On Mon, Jan 02, 2006 at 05:49:46PM -0500, J.F. Gratton wrote:
> On Tue, 2006-01-03 at 06:32 +1100, Andrew Vaughan wrote:
> 
> > > > > On Mon, January 2, 2006 9:39 am, J.F. Gratton wrote:
> 
> > > Well I tried your (Michael and Paul's) ways (which, btw used to be the
> > [...]
> > >
> > > A bit of info I did not have -because I did not think of it- before:
> > > cfdisk /dev/hda shows the drive and partitions. It just won't mount
> > > them !! mount -t vfat /dev/hdaX will get me a "device busy". It _is_
> > > annoying.
> > >
> > > The only real differences between the distro-provided kernel and the one
> > > I want to build is basically I want some amd64 specific tweaks, I want
> > > to get rid of the initrd and prevent compiling of many useless modules;
> > > nothing really esoteric per se.
> > >
> > > I _am_ stumped...
> > >
> > > -- Jeff
> > 
> > Hi Jeff
> > 
> > Your original dmesg-2.6.14.5 showed the following error repeated 20+ times
> > [   16.627169] device-mapper: dm-linear: Device lookup failed
> > [   16.627195] device-mapper: error adding target to table
> > 
> > I'm not sure what it means, but thats where I'd start.  
> > 
> > HTH
> > Andrew 
> 
> 
> ... how could I have missed those errors ??
> 
> Thanks Andrew.
> Unfortunately.. those are not related.
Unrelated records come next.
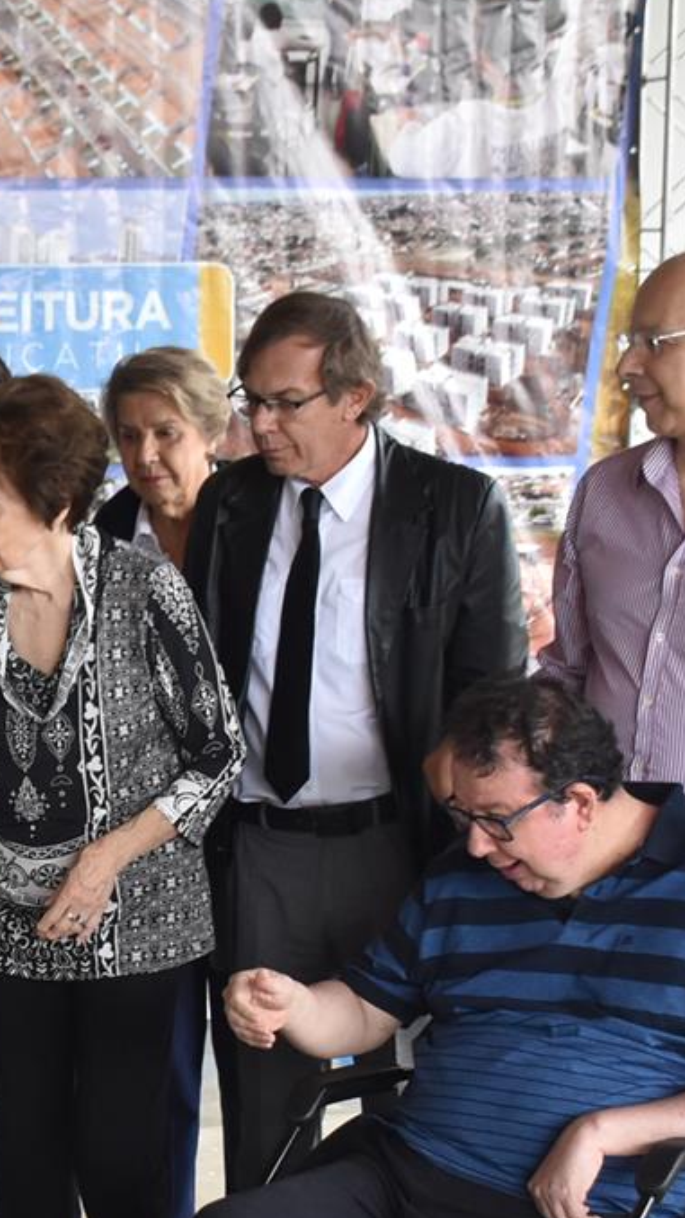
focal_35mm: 90
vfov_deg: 23.6
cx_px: -215
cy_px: 774
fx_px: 2905
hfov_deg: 13.0
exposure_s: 1/100
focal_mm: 24
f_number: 5
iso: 800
I've checked around. Those are
> generated when /etc/rcS.d/S27evms (Enterprise Volume Manager). I can't
> see why it runs, I'll look at sometime else.
> 
> Back to the original problem then.. why are my /dev/hda* partitions not
> mounted and tagged as "busy" if I try to mount them manually ?
> 
> Thanks again Andrew,
> 
> -- Jeff
> 
> 
One big difference is that 2.6.14 does not provide devfs but 2.6.12
does.  If you have stuff dependent on devfs, it probably won't work
under 2.6.14.  My guess is that your problems are elsewhere, however.

Your successes all involved initrd's, and you apparently have evms
installed.  2.6 kernels only allow a single owner for block devices,
so either evms gets them or the kernel gets them.  The other is
blocked.  If you boot without the ramdisk, the kernel gets there
first.  If you use the ramdisk, and have things appropriately set,
evms will get there first.  I just found this out the hard way.  See
the discussion of the bd-claim patch at
http://evms.sourceforge.net/install/kernel.html for more, including
various options for letting evms and the kernel live in peace.

The behavior you describe makes it sound as if your system (in
particular, fstab and your boot loader) are set to use evms devices.
In that case, the initrd is the preferred method (say the evms docs),
but there are 2 other alternatives that don't require it.